Nothing specific is revealed here but spoiler whiners will bitch anyway…just saying: Until this morning the review-embargo date for Quentin Tarantino‘s The Hateful Eight was 12.21 — i.e., next Monday. But this morning Weinstein Co. reps called or mass-texted a bunch of trades and gave them the green light. Screen International‘s Tim Grierson ran first with a review, followed by Indiewire‘s Eric Kohn. And then all of them Rotten Tomatoes wordslingers jumped in. In my book that means HE is good to go also, right? Except I’ve been taken by surprise. I got nothin’, ma. Haven’t written a damn thing. 12.21 isn’t for another five and a half days.
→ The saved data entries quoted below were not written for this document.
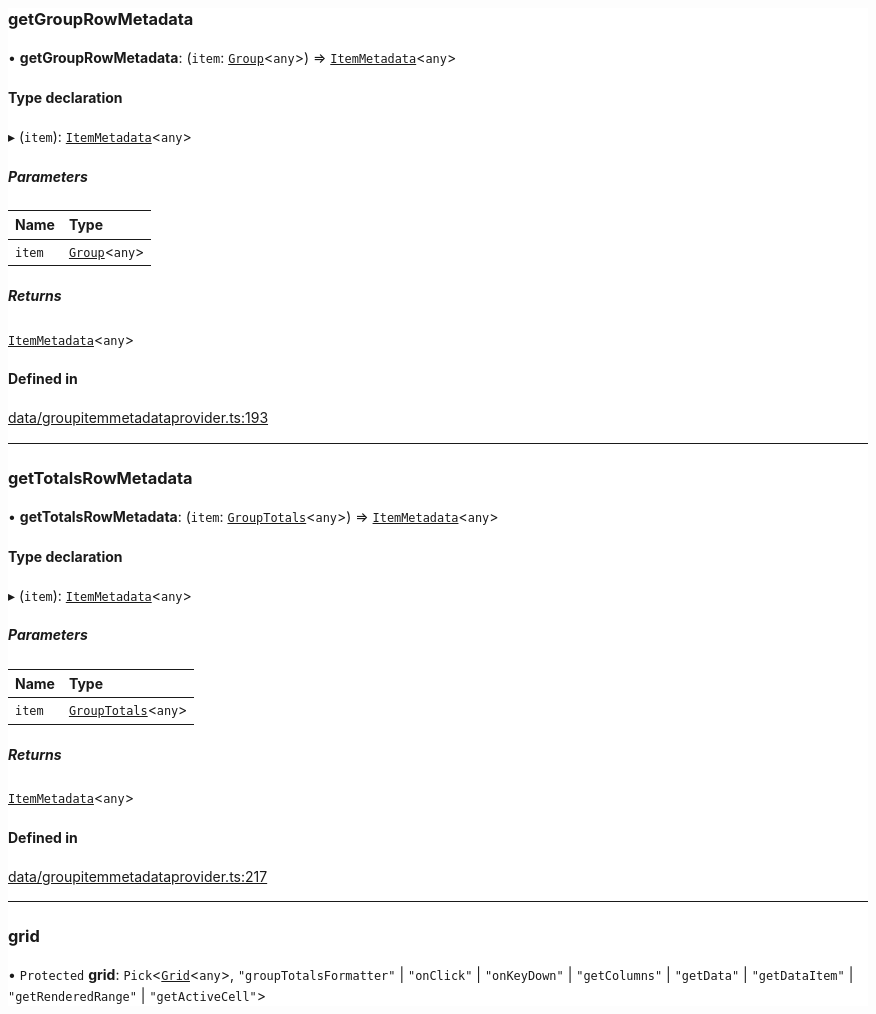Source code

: ### getGroupRowMetadata

• **getGroupRowMetadata**: (`item`: [`Group`](Group.md)<`any`\>) => [`ItemMetadata`](../interfaces/ItemMetadata.md)<`any`\>

#### Type declaration

▸ (`item`): [`ItemMetadata`](../interfaces/ItemMetadata.md)<`any`\>

##### Parameters

| Name | Type |
| :------ | :------ |
| `item` | [`Group`](Group.md)<`any`\> |

##### Returns

[`ItemMetadata`](../interfaces/ItemMetadata.md)<`any`\>

#### Defined in

[data/groupitemmetadataprovider.ts:193](https://github.com/serenity-is/sleekgrid/blob/master/src/data/groupitemmetadataprovider.ts#line&#x3D;193)

___

### getTotalsRowMetadata

• **getTotalsRowMetadata**: (`item`: [`GroupTotals`](GroupTotals.md)<`any`\>) => [`ItemMetadata`](../interfaces/ItemMetadata.md)<`any`\>

#### Type declaration

▸ (`item`): [`ItemMetadata`](../interfaces/ItemMetadata.md)<`any`\>

##### Parameters

| Name | Type |
| :------ | :------ |
| `item` | [`GroupTotals`](GroupTotals.md)<`any`\> |

##### Returns

[`ItemMetadata`](../interfaces/ItemMetadata.md)<`any`\>

#### Defined in

[data/groupitemmetadataprovider.ts:217](https://github.com/serenity-is/sleekgrid/blob/master/src/data/groupitemmetadataprovider.ts#line&#x3D;217)

___

### grid

• `Protected` **grid**: `Pick`<[`Grid`](Grid.md)<`any`\>, ``"groupTotalsFormatter"`` \| ``"onClick"`` \| ``"onKeyDown"`` \| ``"getColumns"`` \| ``"getData"`` \| ``"getDataItem"`` \| ``"getRenderedRange"`` \| ``"getActiveCell"``\>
So I’ll just say this: The Hateful Eight is, as Kohn says, more or less Reservoir Dogs meets Django Unchained but it’s mainly about archetypal flavor and macho swagger, archetypal flavor and macho swagger and more archetypal flavor and macho swagger. Which is what you always get from Tarantino, and why his films have continued to be popular. Because people like that shit. They revel in QT’s patented, talky, menacing-fellows-doing-a-slow-boil thing.
And with the exception of what struck me as needlessly repetitive sadistic beatings of Jennifer Jason Leigh‘s outlaw character, The Hateful Eight delivers a relatively engaging (and sometimes more than relatively) first two-thirds. If you have a place in your head for this kind of thing, I mean. Which I do to some extent. I was a big fan during Tarantino’s ’90s heyday, I mean, and I can still find ways of succumbing to his material as long as I use a filter, although I started to tune out bigtime with the Kill Bill films and came back in only briefly with Death Proof.
The Hateful Eight serves a nice warm bowl of Tarantino soup. A sense of place and mood and attitude that feels relatively well developed and whole. You get beautiful-as-far-it-goes Ultra Panavision 70 photography. You get tasty, savory performances from Samuel L. Jackson, Kurt Russell and Walton Goggins in particular. You get about 45 minutes of snowblindy outdoor footage followed by two-plus hours inside a large, shadowy one-room cabin (i.e., Minnie’s haberdashery). You get a “Lincoln letter” that delivers a sense of morality and decency in the world beyond and a suggestion that lingering Civil War-era hate and prejudices are likely to erode. And a lotta boom boom boom.
You’re sitting there watching this Tarantino thing and you’re also saying to yourself “Yup, this is definitely a Tarantino thing.” You know what it’s more or less gonna be (including a fair amount of violence and blood), and it more or less does that.